La question est toute simple. La réponse l’est un peu moins, mais demeure sans équivoque : elle censure dans un réflexe protecteur de la morale de la société. Mais cela a ses limites naturelles. Primo : la CNC ne peur réagir qu’à posteriori. Secundo : la CNC ne peut censurer que ce qui est explicitement exprimé; ce qui laisse un vrai boulevard pour toutes les allusions « significatives » qui s’insinuent à travers l’innocence et la simplicité de certains morts et expressions dont la double analyse du lexique et du contenu ne laisse pourtant aucun doute quant à leur degré de nocivité.
Tertio : la CNC ne disposant pas des moyens coercitifs suffisamment contraignants, l’effet dissuasif de ses décisions n’est pas avéré, puisque nos auteurs persistent et signent.
Par ailleurs, la réflexion que dégagent certains penseurs et qui devient de plus en plus développée fait qu’au niveau basic, l’existence même de la CNC est devenue matière à caution. En effet, au plan de l’avancée du système démocratique dans notre pays, ce genre d’organe va à contre-courant de l’histoire.
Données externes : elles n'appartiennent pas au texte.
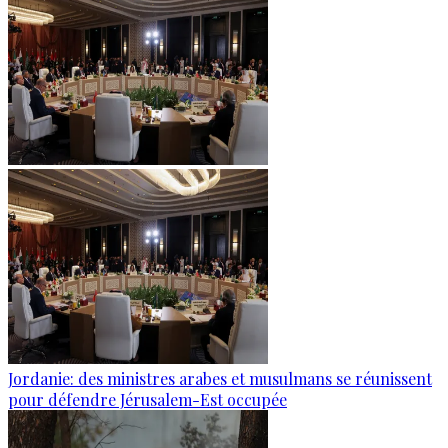
Jordanie: des ministres arabes et musulmans se réunissent
pour défendre Jérusalem-Est occupée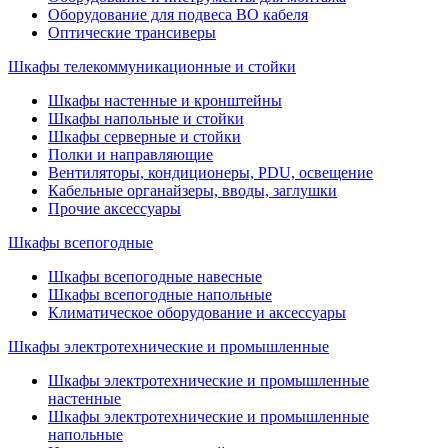
Оборудование для подвеса ВО кабеля
Оптические трансиверы
Шкафы телекоммуникационные и стойки
Шкафы настенные и кронштейны
Шкафы напольные и стойки
Шкафы серверные и стойки
Полки и направляющие
Вентиляторы, кондиционеры, PDU, освещение
Кабельные органайзеры, вводы, заглушки
Прочие аксеcсуары
Шкафы всепогодные
Шкафы всепогодные навесные
Шкафы всепогодные напольные
Климатическое оборудование и аксессуары
Шкафы электротехнические и промышленные
Шкафы электротехнические и промышленные
настенные
Шкафы электротехнические и промышленные
напольные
La liberté de penser, donc de s’exprimer qui est la première des libertés fondamentales de l’homme, même si elle occulte le bon sens et la raison, peut-elle être assujettie à un filtrage étatique, sans perdre son essence ?
Dans ce sans, une commission de censure de quelque nature que ce soit, ne peut-elle pas considérée comme une structure légale de la police de la pensée ? Ce sont des questions qui se posent.
Quid d’une charge de bonne conduite ?
Cependant, au vu de la dégradation de la morale à travers nos chansons, peut-on laisser faire et subir les sarcasmes que les attitudes de nos chanteurs suscitent au nom de la sacro-sainte liberté d’expression ? Dès lors, il faut tenter une autre voie. La réponse doit venir des musiciens eux-mêmes. De leur libre arbitre, de leur génie créateur.
Leur inspiration peut, par exemple, les pousser à créer une « Charte de bonne conduite » contenant des règles intangibles de correction et de bienséance applicables à leurs chansons.
L’adhésion à cette charte sera volontaire et libre. Mais ils peuvent aussi envisager quelque chose d’autre.
Pourvu que cela les engage à exprimer des nouveaux rapports avec le public et à demeurer les gardiens de la beauté authentique de l’art congolais et de se débarrasser de l’exploitation cosmétique de ce même art ; à se présenter en permanence comme des modèles, même s’ils doivent s’adapter aux temps nouveaux et tenir compte des changements socioculturels ; à tenir compte du rôle et de la place qu’ils occupent dans la société en tant que « leaders d’opinion ».
Bien sûr l’idée est lancée, mais seuls les concernés avec, naturellement, le concours de tous ceux qui aiment la chanson congolaise et veulent son progrès sont capables de la formater plus nettement.